**To-do item:** Below are the entries. Transcribe exactly the lines from the one with "sich erschreckende Szenen" through the one with "Foto:Foto: VanHope - stock.adobe.com", ends included, and leave out all others.

+++ Data for the task

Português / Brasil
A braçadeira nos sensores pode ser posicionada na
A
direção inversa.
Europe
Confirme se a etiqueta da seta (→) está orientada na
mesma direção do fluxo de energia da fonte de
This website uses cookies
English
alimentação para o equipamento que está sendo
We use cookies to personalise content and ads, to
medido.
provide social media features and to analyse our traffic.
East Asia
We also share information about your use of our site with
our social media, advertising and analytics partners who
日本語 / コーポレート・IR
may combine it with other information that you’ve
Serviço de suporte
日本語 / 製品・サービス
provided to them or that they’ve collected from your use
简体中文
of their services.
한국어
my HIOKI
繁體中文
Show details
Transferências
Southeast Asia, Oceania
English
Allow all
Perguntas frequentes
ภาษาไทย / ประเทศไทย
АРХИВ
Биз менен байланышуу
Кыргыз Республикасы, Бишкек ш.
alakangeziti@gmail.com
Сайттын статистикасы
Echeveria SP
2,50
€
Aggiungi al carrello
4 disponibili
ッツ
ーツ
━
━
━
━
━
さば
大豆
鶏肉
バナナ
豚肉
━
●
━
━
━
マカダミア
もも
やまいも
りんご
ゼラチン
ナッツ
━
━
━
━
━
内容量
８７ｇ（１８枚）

++++++
+++ Data for the task

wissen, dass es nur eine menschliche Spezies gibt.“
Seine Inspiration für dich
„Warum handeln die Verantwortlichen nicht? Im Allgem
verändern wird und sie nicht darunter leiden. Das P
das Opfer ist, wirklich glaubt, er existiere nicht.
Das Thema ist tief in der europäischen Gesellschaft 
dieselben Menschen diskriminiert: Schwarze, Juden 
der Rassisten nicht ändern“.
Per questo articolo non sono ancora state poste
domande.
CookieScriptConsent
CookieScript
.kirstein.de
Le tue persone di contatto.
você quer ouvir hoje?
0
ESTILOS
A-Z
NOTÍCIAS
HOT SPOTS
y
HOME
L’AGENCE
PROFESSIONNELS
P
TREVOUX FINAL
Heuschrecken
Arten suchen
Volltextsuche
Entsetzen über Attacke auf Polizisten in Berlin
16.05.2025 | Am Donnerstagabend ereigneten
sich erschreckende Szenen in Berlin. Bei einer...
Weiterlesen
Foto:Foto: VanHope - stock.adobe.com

++++++

**Result for this task:**
sich erschreckende Szenen in Berlin. Bei einer...
Weiterlesen
Foto:Foto: VanHope - stock.adobe.com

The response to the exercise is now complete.